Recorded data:
_ _ _ _ _ _ _

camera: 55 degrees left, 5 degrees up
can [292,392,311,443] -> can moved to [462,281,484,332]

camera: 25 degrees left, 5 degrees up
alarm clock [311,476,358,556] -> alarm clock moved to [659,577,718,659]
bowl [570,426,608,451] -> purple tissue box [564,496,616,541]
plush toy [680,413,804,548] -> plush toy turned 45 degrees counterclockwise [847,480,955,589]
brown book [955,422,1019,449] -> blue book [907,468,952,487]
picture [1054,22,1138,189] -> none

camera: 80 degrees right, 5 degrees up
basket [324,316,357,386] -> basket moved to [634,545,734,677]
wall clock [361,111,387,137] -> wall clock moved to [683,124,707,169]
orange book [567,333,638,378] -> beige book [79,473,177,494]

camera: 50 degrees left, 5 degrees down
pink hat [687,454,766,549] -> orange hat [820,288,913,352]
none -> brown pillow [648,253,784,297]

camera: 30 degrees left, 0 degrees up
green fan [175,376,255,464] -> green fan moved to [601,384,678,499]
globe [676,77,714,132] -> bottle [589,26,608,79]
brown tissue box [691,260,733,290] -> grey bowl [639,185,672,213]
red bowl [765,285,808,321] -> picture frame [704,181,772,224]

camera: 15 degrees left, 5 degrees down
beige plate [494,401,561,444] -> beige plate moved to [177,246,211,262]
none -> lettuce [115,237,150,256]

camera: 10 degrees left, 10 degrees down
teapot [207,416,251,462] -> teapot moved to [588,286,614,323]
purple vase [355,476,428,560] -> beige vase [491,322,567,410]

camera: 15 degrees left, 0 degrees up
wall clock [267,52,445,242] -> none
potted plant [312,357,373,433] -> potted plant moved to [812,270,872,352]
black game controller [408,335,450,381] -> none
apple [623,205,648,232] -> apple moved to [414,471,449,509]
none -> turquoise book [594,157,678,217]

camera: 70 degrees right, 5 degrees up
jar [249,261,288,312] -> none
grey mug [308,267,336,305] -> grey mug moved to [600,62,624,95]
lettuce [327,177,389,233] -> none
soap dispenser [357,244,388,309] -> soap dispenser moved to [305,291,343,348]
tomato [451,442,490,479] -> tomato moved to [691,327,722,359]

_ _ _ _ _ _ _

WHAT THIS TASK INVOLVES:
Would you set down every entry again, exactly?

RESPONSE FOR THIS EXERCISE:
camera: 55 degrees left, 5 degrees up
can [292,392,311,443] -> can moved to [462,281,484,332]

camera: 25 degrees left, 5 degrees up
alarm clock [311,476,358,556] -> alarm clock moved to [659,577,718,659]
bowl [570,426,608,451] -> purple tissue box [564,496,616,541]
plush toy [680,413,804,548] -> plush toy turned 45 degrees counterclockwise [847,480,955,589]
brown book [955,422,1019,449] -> blue book [907,468,952,487]
picture [1054,22,1138,189] -> none

camera: 80 degrees right, 5 degrees up
basket [324,316,357,386] -> basket moved to [634,545,734,677]
wall clock [361,111,387,137] -> wall clock moved to [683,124,707,169]
orange book [567,333,638,378] -> beige book [79,473,177,494]

camera: 50 degrees left, 5 degrees down
pink hat [687,454,766,549] -> orange hat [820,288,913,352]
none -> brown pillow [648,253,784,297]

camera: 30 degrees left, 0 degrees up
green fan [175,376,255,464] -> green fan moved to [601,384,678,499]
globe [676,77,714,132] -> bottle [589,26,608,79]
brown tissue box [691,260,733,290] -> grey bowl [639,185,672,213]
red bowl [765,285,808,321] -> picture frame [704,181,772,224]

camera: 15 degrees left, 5 degrees down
beige plate [494,401,561,444] -> beige plate moved to [177,246,211,262]
none -> lettuce [115,237,150,256]

camera: 10 degrees left, 10 degrees down
teapot [207,416,251,462] -> teapot moved to [588,286,614,323]
purple vase [355,476,428,560] -> beige vase [491,322,567,410]

camera: 15 degrees left, 0 degrees up
wall clock [267,52,445,242] -> none
potted plant [312,357,373,433] -> potted plant moved to [812,270,872,352]
black game controller [408,335,450,381] -> none
apple [623,205,648,232] -> apple moved to [414,471,449,509]
none -> turquoise book [594,157,678,217]

camera: 70 degrees right, 5 degrees up
jar [249,261,288,312] -> none
grey mug [308,267,336,305] -> grey mug moved to [600,62,624,95]
lettuce [327,177,389,233] -> none
soap dispenser [357,244,388,309] -> soap dispenser moved to [305,291,343,348]
tomato [451,442,490,479] -> tomato moved to [691,327,722,359]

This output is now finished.